◆ Dataset section:
►
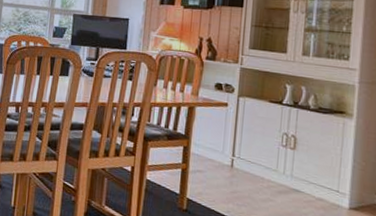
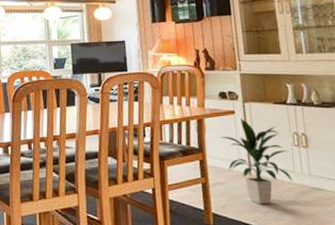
indoor plant: none [208,112,275,198] -> present [220,118,293,205]

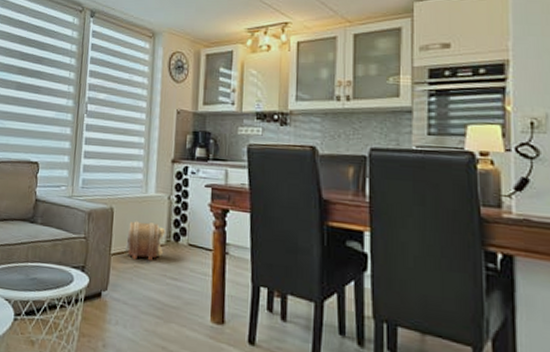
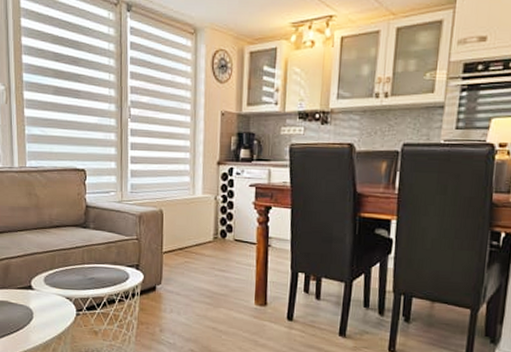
pouch: present [125,221,166,261] -> none [176,221,213,257]

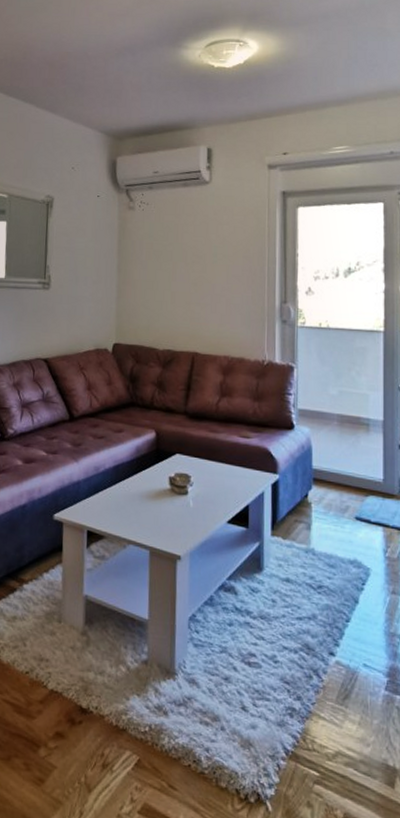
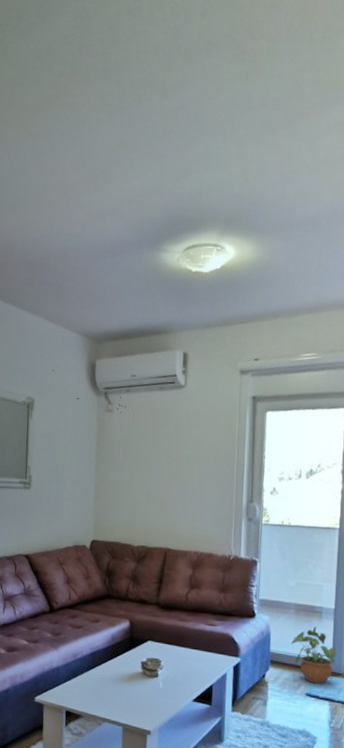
potted plant: none [336,440,388,507] -> present [291,626,337,684]

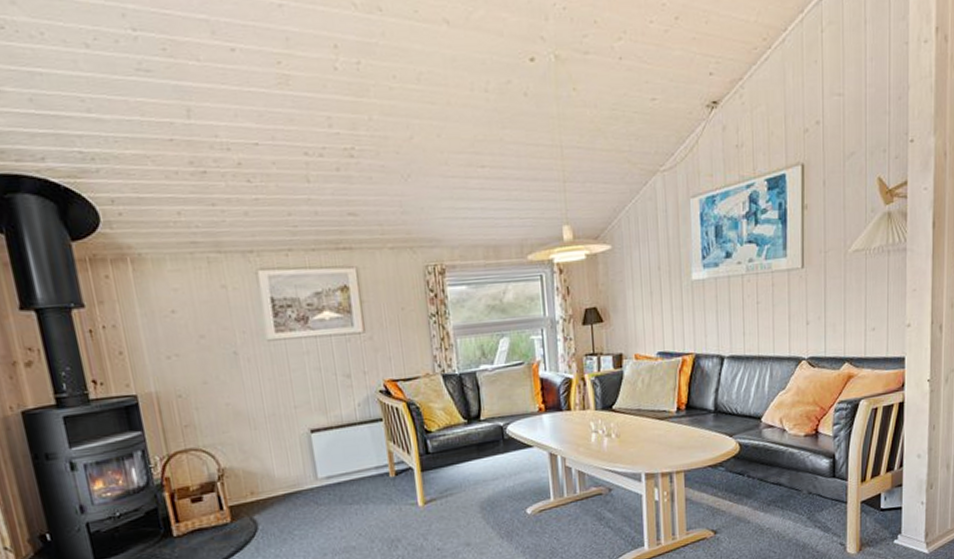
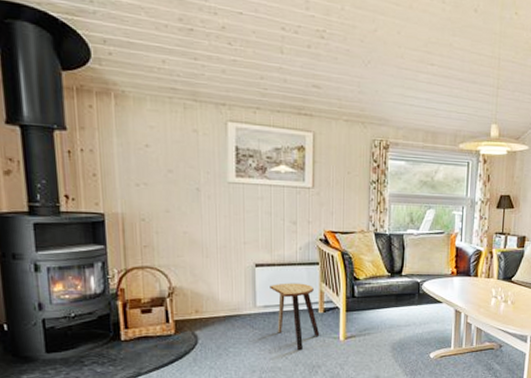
stool: none [330,445,395,524] -> present [270,283,320,351]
◄
◆ Action item: Each line in the data that holds the string "plant" must be returned.

◆ Answer area:
indoor plant: none [208,112,275,198] -> present [220,118,293,205]
potted plant: none [336,440,388,507] -> present [291,626,337,684]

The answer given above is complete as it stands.